In front were about 25 students, ready to get some ideas.

Roche said that having a name of your company starts the ball rolling, and is crucial to anything successful. His favorite company? Failure, Inc., an engineering firm hired to fix structural failures in buildings.

At dinner before the event, Jeff Silver the head of Career Services at UMass, filled me in on the internship program. While 1000 students choose each year to take internships with local businesses, way more opportunities go unfilled. Despite how much of a difference the experience of internships makes on a resume, their programs are ignored by 20,000 of the other students who attend the university.

I kept thinking, ‘if i were a student, I’d definitely want credits for an internship instead of another class!’

Roche advised the audience to ‘be a good person. Treat people the way you’d like to be treated. Be the one who is courteous to the people who clean the office, treat people well no matter their status in a company.’

Tom Truong now owns a country club. He’s a serial entrepreneur with an energy that shows in the features of his face, he smiles broadly and is confident. His advice on choosing what kind of business to get involved with was to ‘judge the lifestyles of the people who are in that business. Would you like to live that way? Does it look like a life you want?’
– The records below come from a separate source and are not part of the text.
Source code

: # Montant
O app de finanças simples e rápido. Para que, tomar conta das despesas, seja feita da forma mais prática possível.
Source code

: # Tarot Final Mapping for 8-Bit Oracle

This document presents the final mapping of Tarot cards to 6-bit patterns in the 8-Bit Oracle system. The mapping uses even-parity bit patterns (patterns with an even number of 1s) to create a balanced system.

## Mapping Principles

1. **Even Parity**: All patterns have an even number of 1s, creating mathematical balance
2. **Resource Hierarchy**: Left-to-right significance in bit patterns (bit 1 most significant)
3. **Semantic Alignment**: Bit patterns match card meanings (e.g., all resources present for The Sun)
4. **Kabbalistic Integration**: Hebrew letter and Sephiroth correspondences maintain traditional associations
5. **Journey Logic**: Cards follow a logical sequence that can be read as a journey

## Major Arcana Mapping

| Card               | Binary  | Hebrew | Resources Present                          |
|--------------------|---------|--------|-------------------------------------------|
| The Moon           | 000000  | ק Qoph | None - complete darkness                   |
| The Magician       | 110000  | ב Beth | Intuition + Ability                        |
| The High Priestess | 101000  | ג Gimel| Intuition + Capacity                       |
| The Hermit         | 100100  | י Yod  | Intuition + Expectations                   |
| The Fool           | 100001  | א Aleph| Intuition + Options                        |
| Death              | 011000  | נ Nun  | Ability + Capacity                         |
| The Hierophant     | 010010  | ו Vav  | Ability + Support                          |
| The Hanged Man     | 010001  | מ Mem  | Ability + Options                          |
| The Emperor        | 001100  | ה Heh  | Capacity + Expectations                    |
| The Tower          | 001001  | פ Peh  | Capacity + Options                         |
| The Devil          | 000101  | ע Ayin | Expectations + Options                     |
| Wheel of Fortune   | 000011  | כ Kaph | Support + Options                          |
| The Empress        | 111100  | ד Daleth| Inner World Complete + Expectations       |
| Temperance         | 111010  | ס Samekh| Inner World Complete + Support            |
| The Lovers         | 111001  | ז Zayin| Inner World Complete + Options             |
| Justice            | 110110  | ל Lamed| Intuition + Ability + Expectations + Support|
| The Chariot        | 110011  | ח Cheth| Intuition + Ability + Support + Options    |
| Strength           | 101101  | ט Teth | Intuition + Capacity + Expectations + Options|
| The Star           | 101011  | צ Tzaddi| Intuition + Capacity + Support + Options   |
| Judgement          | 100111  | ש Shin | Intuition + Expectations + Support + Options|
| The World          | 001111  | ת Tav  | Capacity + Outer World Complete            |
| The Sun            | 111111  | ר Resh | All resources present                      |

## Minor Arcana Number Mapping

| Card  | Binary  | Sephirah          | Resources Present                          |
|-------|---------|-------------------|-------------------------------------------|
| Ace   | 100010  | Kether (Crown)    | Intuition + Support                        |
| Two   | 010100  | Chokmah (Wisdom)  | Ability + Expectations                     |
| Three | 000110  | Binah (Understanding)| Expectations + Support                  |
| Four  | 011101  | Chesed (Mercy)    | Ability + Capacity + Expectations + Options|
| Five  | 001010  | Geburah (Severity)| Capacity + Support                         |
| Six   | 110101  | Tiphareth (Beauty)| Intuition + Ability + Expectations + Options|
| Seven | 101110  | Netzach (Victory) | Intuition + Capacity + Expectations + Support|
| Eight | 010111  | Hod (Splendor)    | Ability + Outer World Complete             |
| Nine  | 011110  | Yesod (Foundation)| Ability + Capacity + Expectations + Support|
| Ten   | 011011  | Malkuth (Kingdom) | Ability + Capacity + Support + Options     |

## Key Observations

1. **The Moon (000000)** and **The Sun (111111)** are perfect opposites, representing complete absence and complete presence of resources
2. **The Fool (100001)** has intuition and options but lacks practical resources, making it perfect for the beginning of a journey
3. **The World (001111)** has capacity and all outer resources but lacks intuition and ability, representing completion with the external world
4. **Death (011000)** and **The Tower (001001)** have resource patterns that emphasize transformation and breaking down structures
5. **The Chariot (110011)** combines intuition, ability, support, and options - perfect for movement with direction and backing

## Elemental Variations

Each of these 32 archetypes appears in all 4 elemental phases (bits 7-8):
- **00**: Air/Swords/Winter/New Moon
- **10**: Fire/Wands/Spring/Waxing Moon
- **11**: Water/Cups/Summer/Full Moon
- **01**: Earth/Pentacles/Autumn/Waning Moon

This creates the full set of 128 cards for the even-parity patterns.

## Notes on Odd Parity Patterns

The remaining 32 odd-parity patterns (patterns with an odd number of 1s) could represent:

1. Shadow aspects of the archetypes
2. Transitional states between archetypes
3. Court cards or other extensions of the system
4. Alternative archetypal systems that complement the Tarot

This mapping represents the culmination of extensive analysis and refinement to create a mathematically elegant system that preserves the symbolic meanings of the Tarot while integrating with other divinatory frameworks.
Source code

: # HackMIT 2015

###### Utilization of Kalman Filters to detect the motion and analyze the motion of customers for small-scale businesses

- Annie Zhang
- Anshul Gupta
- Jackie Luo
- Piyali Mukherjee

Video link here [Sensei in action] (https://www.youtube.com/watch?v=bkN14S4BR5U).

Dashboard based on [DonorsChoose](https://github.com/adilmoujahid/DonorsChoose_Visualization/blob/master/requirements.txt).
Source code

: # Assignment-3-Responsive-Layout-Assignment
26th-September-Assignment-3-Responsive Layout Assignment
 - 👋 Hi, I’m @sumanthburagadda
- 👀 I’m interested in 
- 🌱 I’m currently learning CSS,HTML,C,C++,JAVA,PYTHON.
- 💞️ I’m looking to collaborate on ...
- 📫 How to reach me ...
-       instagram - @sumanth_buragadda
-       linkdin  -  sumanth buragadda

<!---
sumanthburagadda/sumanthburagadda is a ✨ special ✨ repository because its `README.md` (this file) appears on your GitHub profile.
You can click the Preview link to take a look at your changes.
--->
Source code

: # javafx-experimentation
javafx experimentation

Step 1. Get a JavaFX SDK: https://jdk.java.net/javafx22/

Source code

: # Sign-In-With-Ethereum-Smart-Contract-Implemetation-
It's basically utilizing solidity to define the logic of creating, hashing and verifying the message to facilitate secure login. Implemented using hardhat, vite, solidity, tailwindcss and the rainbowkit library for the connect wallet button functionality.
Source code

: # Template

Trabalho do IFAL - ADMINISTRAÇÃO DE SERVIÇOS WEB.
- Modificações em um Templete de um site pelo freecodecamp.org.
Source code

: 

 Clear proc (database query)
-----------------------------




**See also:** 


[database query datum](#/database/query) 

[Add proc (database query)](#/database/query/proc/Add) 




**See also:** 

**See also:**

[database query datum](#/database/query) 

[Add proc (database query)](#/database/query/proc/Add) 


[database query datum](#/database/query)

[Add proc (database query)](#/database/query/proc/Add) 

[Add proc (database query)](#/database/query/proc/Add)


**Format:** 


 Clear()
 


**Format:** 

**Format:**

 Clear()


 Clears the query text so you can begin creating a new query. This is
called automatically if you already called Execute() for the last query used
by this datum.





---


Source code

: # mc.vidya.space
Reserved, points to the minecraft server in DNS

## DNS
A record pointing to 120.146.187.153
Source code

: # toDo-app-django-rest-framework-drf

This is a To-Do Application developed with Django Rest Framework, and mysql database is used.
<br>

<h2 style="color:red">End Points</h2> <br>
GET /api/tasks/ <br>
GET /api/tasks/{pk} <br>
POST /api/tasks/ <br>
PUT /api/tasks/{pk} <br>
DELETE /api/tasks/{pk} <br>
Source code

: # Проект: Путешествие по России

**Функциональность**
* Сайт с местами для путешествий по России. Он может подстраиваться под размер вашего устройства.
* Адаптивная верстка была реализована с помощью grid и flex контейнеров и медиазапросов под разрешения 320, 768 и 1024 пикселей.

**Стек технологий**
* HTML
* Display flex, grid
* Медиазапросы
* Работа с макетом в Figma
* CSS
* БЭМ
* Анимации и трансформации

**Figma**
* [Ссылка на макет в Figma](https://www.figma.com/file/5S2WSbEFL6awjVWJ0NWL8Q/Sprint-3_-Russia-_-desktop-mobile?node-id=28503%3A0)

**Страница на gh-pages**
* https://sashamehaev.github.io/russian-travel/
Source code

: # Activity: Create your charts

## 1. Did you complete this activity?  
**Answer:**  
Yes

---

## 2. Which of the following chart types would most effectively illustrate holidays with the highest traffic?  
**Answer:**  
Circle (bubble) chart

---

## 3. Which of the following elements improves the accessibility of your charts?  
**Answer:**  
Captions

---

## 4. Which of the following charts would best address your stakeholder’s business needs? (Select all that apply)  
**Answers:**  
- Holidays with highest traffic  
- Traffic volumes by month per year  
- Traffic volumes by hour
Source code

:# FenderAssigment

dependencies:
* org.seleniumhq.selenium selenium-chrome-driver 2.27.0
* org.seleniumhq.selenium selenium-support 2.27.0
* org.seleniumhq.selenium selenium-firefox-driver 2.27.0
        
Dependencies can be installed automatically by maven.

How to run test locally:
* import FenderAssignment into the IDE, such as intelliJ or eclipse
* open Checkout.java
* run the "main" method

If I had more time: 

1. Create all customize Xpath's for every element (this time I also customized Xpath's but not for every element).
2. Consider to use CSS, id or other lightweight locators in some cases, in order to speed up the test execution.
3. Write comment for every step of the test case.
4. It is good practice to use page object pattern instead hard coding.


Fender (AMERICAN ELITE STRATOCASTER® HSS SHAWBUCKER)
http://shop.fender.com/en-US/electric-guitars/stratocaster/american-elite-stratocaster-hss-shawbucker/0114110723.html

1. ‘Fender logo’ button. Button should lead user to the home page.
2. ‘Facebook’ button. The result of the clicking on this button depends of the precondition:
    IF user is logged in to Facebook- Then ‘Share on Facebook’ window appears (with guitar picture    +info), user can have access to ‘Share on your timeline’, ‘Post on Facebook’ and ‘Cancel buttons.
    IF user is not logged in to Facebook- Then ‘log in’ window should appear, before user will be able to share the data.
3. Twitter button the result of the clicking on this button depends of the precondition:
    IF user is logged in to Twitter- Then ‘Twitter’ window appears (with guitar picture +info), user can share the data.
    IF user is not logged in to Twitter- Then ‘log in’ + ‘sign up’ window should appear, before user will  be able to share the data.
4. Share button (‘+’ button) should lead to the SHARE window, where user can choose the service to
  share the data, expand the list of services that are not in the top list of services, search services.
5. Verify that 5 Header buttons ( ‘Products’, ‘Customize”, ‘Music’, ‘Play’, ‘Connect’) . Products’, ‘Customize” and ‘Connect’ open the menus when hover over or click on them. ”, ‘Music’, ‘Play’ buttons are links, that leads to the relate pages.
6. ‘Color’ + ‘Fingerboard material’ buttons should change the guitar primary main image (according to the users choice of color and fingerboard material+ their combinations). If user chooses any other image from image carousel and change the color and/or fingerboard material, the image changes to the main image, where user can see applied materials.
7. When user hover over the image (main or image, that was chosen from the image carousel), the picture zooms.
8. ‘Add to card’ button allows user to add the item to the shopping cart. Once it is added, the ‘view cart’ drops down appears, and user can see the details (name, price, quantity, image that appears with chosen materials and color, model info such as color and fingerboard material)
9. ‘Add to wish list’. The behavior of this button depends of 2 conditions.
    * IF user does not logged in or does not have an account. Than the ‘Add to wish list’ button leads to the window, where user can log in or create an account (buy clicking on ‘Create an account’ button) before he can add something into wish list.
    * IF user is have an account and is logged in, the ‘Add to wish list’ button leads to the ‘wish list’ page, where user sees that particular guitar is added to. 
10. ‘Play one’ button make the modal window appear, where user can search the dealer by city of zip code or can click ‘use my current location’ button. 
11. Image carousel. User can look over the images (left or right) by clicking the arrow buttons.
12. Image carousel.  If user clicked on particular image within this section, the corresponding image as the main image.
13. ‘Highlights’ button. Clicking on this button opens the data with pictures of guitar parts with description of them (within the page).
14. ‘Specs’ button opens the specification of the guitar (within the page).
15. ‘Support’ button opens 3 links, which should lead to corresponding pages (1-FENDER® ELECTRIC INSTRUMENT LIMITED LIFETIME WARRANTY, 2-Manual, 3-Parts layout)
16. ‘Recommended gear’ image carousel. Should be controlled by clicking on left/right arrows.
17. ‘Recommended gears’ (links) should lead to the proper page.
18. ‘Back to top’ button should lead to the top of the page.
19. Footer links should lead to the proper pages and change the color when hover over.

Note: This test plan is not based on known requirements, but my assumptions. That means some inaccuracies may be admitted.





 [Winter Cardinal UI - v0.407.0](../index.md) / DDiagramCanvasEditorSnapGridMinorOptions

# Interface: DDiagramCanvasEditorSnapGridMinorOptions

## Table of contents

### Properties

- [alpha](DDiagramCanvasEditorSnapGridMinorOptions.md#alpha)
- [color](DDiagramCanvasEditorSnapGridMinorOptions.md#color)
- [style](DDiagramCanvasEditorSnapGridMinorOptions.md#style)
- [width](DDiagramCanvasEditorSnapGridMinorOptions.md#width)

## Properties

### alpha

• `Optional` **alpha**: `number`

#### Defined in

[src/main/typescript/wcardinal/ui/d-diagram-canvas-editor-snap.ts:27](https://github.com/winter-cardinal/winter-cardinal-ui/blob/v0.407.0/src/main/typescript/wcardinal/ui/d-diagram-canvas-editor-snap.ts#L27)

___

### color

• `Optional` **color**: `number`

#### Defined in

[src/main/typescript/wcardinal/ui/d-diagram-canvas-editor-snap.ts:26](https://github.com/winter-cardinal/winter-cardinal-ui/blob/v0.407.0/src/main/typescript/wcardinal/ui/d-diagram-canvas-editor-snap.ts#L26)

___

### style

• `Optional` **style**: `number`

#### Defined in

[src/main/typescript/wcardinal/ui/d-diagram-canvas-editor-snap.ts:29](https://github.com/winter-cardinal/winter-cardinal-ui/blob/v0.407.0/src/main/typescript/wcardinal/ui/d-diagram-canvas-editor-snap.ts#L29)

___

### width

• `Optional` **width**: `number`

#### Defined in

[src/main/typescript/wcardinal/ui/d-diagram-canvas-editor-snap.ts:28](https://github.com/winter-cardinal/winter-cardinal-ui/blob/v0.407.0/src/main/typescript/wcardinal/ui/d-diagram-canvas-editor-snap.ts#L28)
Truong said that was why he choose to open three dry cleaning businesses in the Boston area a decade or so ago. It was all going great until 9/11 created a near security blockade of any building over 20 stories. He was dead in his tracks and had to go out of business. Truong said that the banks who he was honest with during his business failure remained valuable contacts later when they helped him finance real estate deals.

But failure is not a bad thing. It’s a teaching thing. Roche told of how he had to go out of business after a failed development deal, and was being counseled by the bankruptcy lawyer. He was advised to buy another expensive car and more suits, since he was going down anyway…but Roche refused, because he knew he’d be in business in the Boston area for many years after that, and again, be the good guy. Do the right thing.

Then Chris Ziomek bounded up on stage. The 2009 UMass grad is on a hot streak, helping to start up a college audience website called CampusLIVE and after years of hard work he’s now moving to the next level. Now he’s diversified into a marketing effort aimed at the desirable college age market. Great cash-out, get rich potential, which he said was the company’s end game.

“We slept in the office, all six guys on air mattresses!”

That’s how Chris explained that in order to succeed big you gotta starve sometimes, (“eat ramen noodles and live in your office!”) Now he’s got VC money and hopes to gross $2.5 million in 2011!

He was confident that it’s easy to find angel investors if you sell yourself. There is plenty of opportunity. “In the Boston area, there are 78,000 people who are millionaires! Now, I know a million isn’t that much any more, but still these people have money!

Up in Canada, hey they got lots of money too. The difference between the west coast VCs and the East Coast is, here they’re much tougher. They want to know where your sister went to college!”

Ziomek said he didn’t like to read much, but that he’d still recommend Dale Carnegie’s How to Make Friends and Influence People.”

My advice was that the audience should be thinking about what their job would be after college while they were in college. And that they couldn’t take too many internships, since this kind of learning, was to me, more valuable than writing papers and reading books.  One student asked about how you can make your business become your full time job. I answered:  “If you work hard, long into the night, and think about your business all of the time, and talk about it with everyone you meet, and push and push harder eventually you will push through and it will become your full time job.”